**指示と条件**
奥飛騨・福地温泉の宿「湯元長座」を訪ねた記事を、最後の文に続けて書き継ぐこと。

**記事**

══════

囲炉裏のごっつをと湯三昧 〜湯元長座〜
静かな山里にしんしんと雪が降る。
わたしが訪れたのは12月半ば過ぎ、雪の降り始めの時期でした。
ここは、奥飛騨・福地温泉。
いまでは各地でよくみられるようになったけれど、「古民家を移築した宿」の走りともいえるのがこちらの宿。
新潟の豪農の館や飛騨の合掌造りの家を移築、この館が建ってもう30年になるというから、10歳の頃に訪れた人が、人生折り返しの40歳になり、自分の家族を連れて再びやってくるほどの長い年月が流れたわけです。
現代的な建築の場合、どんなに素敵でも年月とともに少なからず経年劣化してしまうけれど、古民家の宿は"経年良化"していくものなのだと感じるのは私だけではないはずです。
温泉に入りに、早速大浴場へと向かいます。
源泉はpH6.6のナトリウム−炭酸水素塩泉。4本の自家源泉の混合泉です。天井は高く、古民家移築の太い柱を生かした大浴場は人工物を極力排しているから、非常に居心地のよい空間です。
冬の外気に冷えた体には少し高く感じる温度でしたが、素晴らしくいいお湯でした。
湯殿の柱は大人が抱きついてちょうど手が回るくらいの太さ。壁に沿わせた手すりにも曲木が使ってあって味わいがあります。
リニューアルから30年が経っているけれど、ますます、どっしりと重みを増しているような重厚感を感じます。年月とともに磨かれゆく宿の力強さをここでも感じました。
露天風呂では雪がちらちらと舞っていました。
このときはまだ積もってはいなかったけれど、いまは一年のうちでも最も寒さが厳しい雪のシーズン。すっぽりと雪を被った露天風呂はそれだけで楽しい気分になれることでしょう。
囲炉裏を囲んで、奥飛騨の味覚を
囲炉裏を囲む奥飛騨の里山料理はそれは楽しい夕餉でした。
大女将手づくりの梅酒から始まって、他ではちょっと見たことのない特徴的な料理の数々が並んでいました。
まず目を引いたのが、お造りで、岩魚吹雪和えと飛騨鱒の黄身香煎和え。

══════

**提供資料**
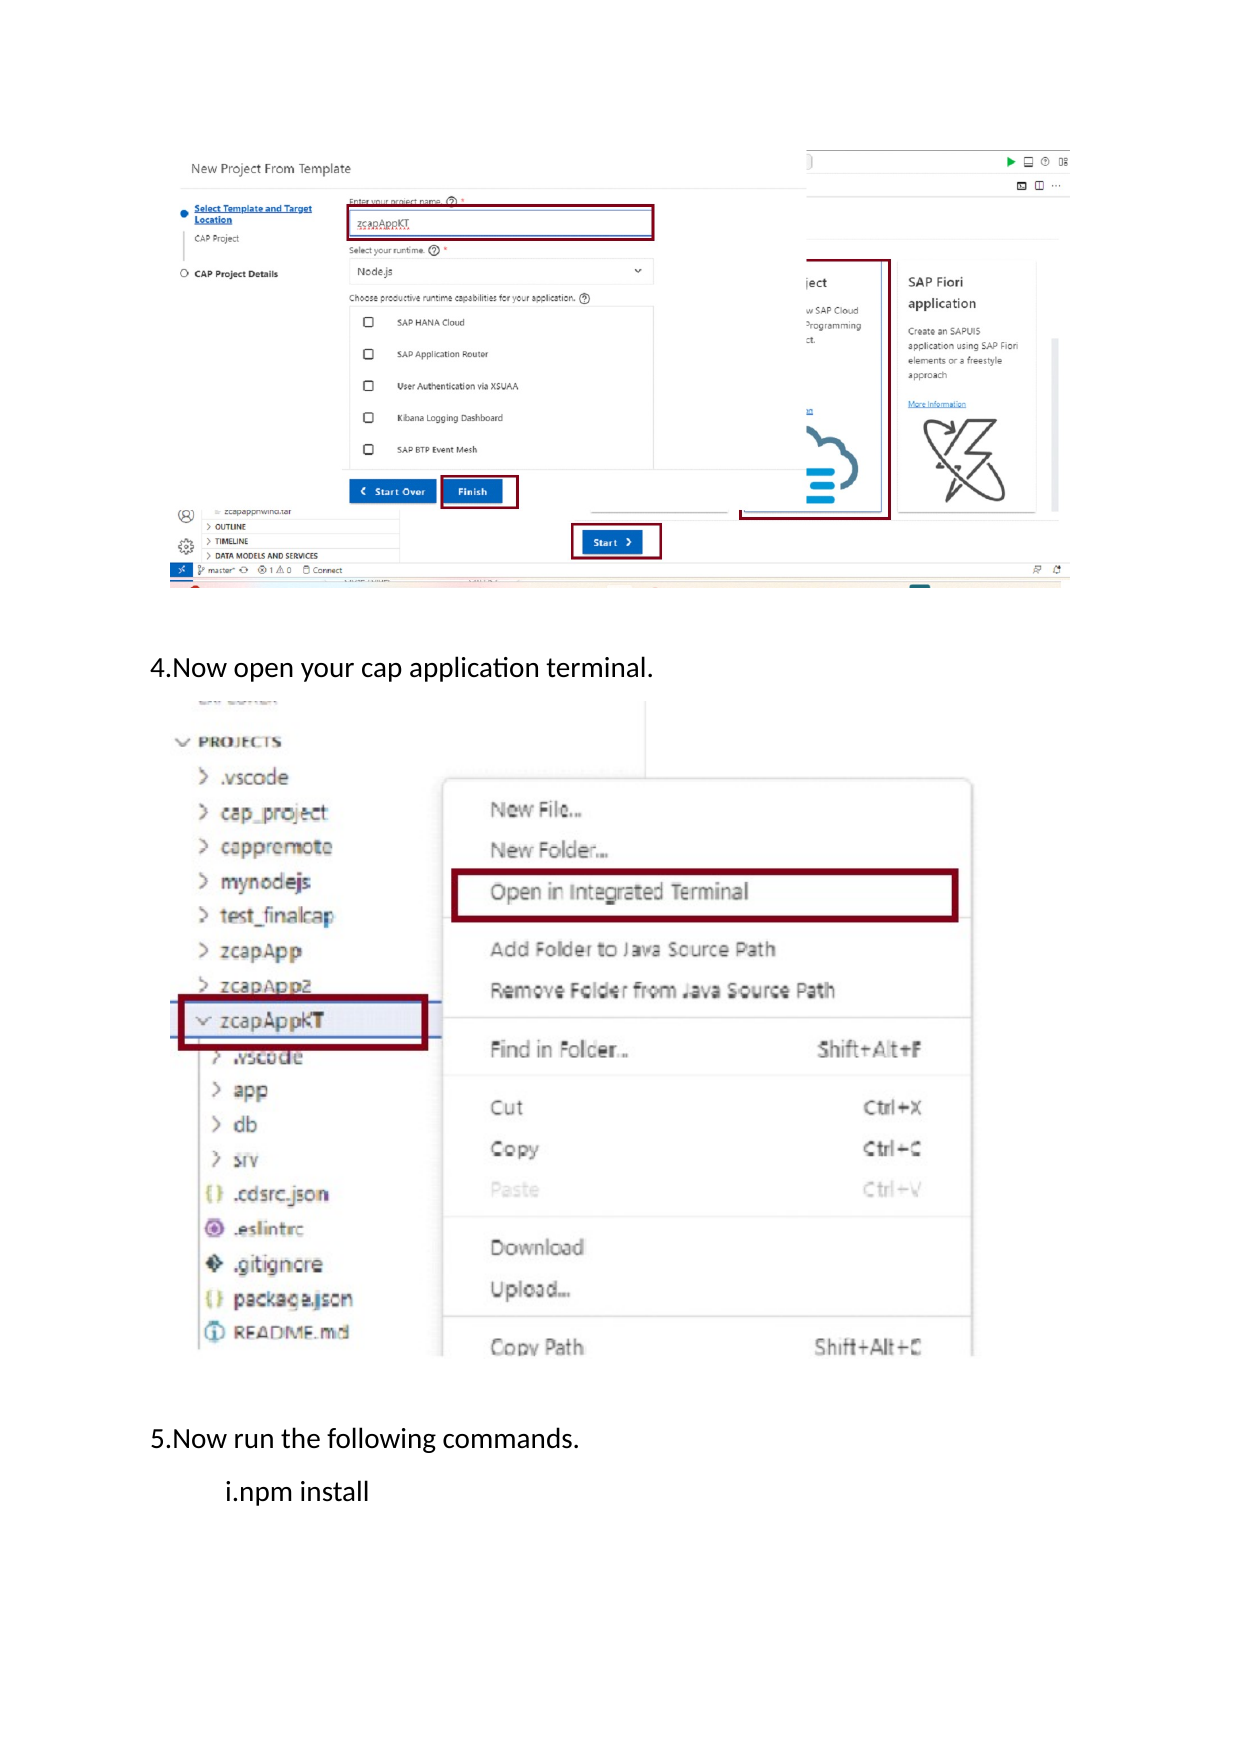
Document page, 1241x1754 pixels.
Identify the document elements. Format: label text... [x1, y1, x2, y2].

══════

**演習の結果**
白川村発祥の「すったて鍋」は、一晩水に浸した大豆をすりつぶした「すったて」を使った白いスープのお鍋でやさしい味わい。
座付は、鱒と鴨肉とプロセスチーズの自家製燻製、百日鳥昆布押し、鮭白子酒粕焼き。
前菜は岩石豆腐、林檎のしんびき揚げ、鮭八幡の丹波焼、柿南京(かぼちゃを練って柿に見立てたもの)、棗の甘露煮。山の味覚がさまざまに形を変えて供されます。
囲炉裏で焼く串のものは、古地鶏、岩魚、五平餅。
さらに飛騨牛のすき焼き、クワイ、チンゲン菜、ニンジンを使った野菜饅頭などボリュームたっぷり。
なによりも一番のごちそうは、「米処、新潟のお米にも負けないほどの」(スタッフ談)お米とお漬物。水がいいから米もうまい!飛騨らしさを追求した素晴らしいメニュー構成でした。
翌朝、もう一つの露天風呂へ
朝湯は貸切風呂へ。
内湯の先の扉の向こうには絶景が広がる露天風呂がありました。雪景色を眺めながらの湯浴みは最高です。
さらに、建物を出て3分。道路を渡った先に、もう一つ、忘れちゃいけない「かわらの湯」があります。
ちらちらと降る雪とゴウゴウと流れる川を眺めて入れる贅沢なお風呂です。
雪を踏みしめ、たどり着いた先には、暖房の入った脱衣所のある湯小屋がありますので、安心して出かけましょう。
こちらは大浴場とは異なる泉質で、湯小屋のすぐ下の竹やぶの下から毎分60?の単純温泉が出ています。木の切り株を伝って流れ落ちる湯は、フレッシュで、つるつる、しっとりするいいお湯。
茶色く、木肌や床に析出した温泉成分が気になりますが、年5cm以上固形化する成分の濃いお湯だとか。
そんな成分の濃い温泉が単純温泉??温泉分析書には「単純温泉」と書いてありましたが、以前とは少し成分が変わったのだそう。
寒いので、冬季は行かない人も多いかもしれませんが、行かなきゃ損。「宿泊者専用」の特権です。
湯元長座
- 住所:岐阜県高山市奥飛騨温泉郷福地温泉
- 全27室(うち囲炉裏付き15室)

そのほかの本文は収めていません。